One final thing to consider is that you may not be covered in the event of a flood or earthquake. You may need to purchase additional coverage to be protected from a natural disaster, depending on your location.


Title Insurance: 

Another insurance policy that potential homeowners may encounter is known as “title insurance”. When it comes to lenders, this insurance is mandatory with every single lender in Canada requiring you to purchase title insurance on their behalf.


In addition, you have the option of purchasing this for yourself as a homeowner. The benefit of title insurance is that it can protect you from existing liens on the property’s title, but the most common benefit is protection against title fraud. Title fraud typically involves someone using stolen personal information, or forged documents to transfer your home’s title to him or herself - without your knowledge. 


Similar to default insurance, title insurance is charged as a one-time fee or a premium with the cost based on the value of your property.

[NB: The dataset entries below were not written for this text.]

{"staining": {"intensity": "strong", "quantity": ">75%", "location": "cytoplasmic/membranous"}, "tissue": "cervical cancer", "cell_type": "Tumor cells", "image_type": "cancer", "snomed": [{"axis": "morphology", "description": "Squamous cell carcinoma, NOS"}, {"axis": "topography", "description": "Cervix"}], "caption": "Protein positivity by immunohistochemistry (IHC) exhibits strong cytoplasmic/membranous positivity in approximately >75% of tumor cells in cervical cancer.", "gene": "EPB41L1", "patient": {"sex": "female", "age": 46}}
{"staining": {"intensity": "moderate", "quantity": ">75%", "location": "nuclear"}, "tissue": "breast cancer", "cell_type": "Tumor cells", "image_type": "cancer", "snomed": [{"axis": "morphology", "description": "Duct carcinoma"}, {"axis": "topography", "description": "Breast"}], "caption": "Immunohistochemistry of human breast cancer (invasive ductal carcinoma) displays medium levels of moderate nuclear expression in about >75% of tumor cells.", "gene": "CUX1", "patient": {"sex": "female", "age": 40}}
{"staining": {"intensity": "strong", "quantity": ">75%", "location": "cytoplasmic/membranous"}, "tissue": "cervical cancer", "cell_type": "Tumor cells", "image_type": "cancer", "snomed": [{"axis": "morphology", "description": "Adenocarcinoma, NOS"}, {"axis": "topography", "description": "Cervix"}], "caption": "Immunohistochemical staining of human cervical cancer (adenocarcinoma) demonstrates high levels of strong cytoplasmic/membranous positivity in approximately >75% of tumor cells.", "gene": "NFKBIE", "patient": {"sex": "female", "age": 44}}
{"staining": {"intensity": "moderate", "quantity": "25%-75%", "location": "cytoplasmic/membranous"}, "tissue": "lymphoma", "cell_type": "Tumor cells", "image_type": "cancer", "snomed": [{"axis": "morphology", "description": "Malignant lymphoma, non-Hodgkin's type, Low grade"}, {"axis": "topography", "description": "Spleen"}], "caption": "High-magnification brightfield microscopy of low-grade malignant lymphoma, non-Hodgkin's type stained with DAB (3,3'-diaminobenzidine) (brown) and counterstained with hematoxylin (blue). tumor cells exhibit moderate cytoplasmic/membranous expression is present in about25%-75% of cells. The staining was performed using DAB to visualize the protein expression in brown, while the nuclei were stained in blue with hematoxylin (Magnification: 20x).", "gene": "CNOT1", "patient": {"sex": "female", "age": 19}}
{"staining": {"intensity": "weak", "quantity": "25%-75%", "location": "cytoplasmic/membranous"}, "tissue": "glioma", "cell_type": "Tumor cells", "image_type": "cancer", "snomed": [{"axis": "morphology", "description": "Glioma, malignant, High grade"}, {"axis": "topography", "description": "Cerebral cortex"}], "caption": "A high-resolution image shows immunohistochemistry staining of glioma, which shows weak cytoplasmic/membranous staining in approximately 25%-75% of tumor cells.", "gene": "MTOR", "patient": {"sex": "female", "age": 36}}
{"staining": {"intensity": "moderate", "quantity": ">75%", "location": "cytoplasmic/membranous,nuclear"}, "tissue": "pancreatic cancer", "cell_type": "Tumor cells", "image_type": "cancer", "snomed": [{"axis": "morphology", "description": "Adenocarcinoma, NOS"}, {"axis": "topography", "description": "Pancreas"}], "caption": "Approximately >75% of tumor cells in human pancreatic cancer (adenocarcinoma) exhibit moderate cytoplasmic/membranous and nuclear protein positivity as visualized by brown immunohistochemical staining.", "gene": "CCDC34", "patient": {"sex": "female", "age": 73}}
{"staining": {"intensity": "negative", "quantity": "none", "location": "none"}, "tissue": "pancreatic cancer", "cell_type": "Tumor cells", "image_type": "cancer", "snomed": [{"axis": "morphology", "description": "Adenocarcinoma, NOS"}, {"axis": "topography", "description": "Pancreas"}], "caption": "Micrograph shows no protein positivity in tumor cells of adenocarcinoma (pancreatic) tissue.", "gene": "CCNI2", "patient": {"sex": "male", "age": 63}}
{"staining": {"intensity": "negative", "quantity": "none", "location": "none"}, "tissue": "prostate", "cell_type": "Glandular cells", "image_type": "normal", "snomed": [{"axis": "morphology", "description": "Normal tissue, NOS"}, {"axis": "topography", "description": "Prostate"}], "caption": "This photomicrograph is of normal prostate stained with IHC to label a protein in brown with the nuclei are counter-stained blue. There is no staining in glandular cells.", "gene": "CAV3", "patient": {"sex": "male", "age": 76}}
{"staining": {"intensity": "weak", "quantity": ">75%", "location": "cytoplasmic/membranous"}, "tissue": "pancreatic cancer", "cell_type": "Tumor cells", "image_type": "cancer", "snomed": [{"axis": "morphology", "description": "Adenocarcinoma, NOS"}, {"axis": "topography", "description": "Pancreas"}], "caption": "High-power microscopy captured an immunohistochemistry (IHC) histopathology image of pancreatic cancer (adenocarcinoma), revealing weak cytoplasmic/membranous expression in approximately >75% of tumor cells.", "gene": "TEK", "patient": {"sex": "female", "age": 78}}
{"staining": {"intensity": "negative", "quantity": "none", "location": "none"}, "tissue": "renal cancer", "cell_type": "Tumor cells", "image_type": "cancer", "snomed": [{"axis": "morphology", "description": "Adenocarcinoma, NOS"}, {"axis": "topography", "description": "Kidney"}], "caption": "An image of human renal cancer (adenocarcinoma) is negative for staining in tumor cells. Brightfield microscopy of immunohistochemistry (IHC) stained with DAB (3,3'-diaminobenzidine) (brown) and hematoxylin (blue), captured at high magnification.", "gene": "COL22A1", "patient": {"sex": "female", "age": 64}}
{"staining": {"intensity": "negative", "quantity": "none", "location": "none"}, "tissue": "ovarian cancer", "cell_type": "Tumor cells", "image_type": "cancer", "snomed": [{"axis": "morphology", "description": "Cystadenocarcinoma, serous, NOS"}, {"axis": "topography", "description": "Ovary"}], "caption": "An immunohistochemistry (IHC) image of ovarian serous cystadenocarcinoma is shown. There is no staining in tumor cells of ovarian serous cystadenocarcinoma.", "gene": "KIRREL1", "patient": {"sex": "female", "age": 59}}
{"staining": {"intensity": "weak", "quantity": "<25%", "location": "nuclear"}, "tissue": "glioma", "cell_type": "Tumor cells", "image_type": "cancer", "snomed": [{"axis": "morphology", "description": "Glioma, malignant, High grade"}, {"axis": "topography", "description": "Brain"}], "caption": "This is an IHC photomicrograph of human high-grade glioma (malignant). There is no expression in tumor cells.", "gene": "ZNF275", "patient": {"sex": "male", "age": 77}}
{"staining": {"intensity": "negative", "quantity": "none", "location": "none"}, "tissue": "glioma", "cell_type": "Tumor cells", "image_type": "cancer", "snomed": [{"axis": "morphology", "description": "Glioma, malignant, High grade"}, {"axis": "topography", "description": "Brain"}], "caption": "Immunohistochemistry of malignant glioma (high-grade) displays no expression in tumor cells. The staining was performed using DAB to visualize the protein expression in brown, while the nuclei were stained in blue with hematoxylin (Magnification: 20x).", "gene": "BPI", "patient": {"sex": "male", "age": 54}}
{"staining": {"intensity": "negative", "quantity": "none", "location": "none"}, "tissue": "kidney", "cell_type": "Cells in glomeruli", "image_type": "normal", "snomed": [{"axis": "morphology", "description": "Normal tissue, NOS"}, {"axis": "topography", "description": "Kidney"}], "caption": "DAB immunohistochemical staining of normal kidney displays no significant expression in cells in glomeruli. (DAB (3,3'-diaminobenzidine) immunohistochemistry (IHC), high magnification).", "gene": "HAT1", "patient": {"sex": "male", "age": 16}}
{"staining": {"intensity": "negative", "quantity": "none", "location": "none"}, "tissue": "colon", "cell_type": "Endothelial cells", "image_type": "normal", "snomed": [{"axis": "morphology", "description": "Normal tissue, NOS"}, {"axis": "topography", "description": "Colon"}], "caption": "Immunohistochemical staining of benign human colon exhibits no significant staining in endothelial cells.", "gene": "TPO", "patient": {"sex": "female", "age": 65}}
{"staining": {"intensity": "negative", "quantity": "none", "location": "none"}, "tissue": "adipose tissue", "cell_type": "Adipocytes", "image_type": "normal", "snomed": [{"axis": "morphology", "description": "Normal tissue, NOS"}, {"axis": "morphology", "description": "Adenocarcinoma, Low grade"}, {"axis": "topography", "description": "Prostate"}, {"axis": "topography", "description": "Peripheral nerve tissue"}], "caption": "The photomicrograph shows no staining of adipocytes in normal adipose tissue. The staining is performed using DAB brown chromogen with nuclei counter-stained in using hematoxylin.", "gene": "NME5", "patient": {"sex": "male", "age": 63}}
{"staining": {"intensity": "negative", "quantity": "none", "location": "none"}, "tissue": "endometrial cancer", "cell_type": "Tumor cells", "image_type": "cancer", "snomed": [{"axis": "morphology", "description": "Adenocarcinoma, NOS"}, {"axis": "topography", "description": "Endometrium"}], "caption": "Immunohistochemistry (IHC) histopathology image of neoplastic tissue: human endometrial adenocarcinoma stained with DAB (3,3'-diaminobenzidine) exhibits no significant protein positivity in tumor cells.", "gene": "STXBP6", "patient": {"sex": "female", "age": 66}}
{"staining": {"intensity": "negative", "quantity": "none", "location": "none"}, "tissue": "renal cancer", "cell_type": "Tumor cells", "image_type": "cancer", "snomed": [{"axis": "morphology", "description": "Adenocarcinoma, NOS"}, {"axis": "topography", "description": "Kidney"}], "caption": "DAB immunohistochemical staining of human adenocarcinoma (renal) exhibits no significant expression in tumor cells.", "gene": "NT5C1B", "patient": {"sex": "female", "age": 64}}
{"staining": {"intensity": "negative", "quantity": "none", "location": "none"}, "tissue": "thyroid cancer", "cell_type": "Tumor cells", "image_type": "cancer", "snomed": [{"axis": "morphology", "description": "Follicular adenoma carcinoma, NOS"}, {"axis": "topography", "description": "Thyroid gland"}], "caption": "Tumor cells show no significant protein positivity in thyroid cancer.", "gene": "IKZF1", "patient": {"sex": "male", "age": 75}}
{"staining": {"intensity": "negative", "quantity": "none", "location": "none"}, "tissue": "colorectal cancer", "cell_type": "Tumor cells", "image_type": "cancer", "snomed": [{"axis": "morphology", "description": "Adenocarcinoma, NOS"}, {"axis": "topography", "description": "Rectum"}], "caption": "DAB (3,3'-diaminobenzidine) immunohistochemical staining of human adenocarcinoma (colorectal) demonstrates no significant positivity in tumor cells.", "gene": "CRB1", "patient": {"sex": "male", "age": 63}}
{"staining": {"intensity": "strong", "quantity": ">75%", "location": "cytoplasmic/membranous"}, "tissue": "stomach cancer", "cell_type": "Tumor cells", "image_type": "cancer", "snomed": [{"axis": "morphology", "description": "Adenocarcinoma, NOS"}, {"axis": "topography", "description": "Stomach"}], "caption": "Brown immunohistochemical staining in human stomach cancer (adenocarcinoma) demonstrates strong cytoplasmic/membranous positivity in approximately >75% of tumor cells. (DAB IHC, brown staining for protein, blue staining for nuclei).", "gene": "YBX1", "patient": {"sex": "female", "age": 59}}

Mortgage Protection Plan: 

Lastly, we have our mortgage protection plan coverage. This is optional coverage, but one that any agent can tell you is extremely important. The purpose of the mortgage protection plan is to protect you, and your family, should something happen. It acts as a disability and a life insurance policy in regards to your mortgage.


Typically, when you get approval for a mortgage, it is based on family income. If one of the partners in the mortgage is no longer able to contribute due to disability or death, a mortgage protection plan gives you protection for your mortgage payments. However, most homeowners don’t realize that if they buy one of these policies through their financial advisor, life insurance agent or bank, the policy will not be able to move with them to a new lender.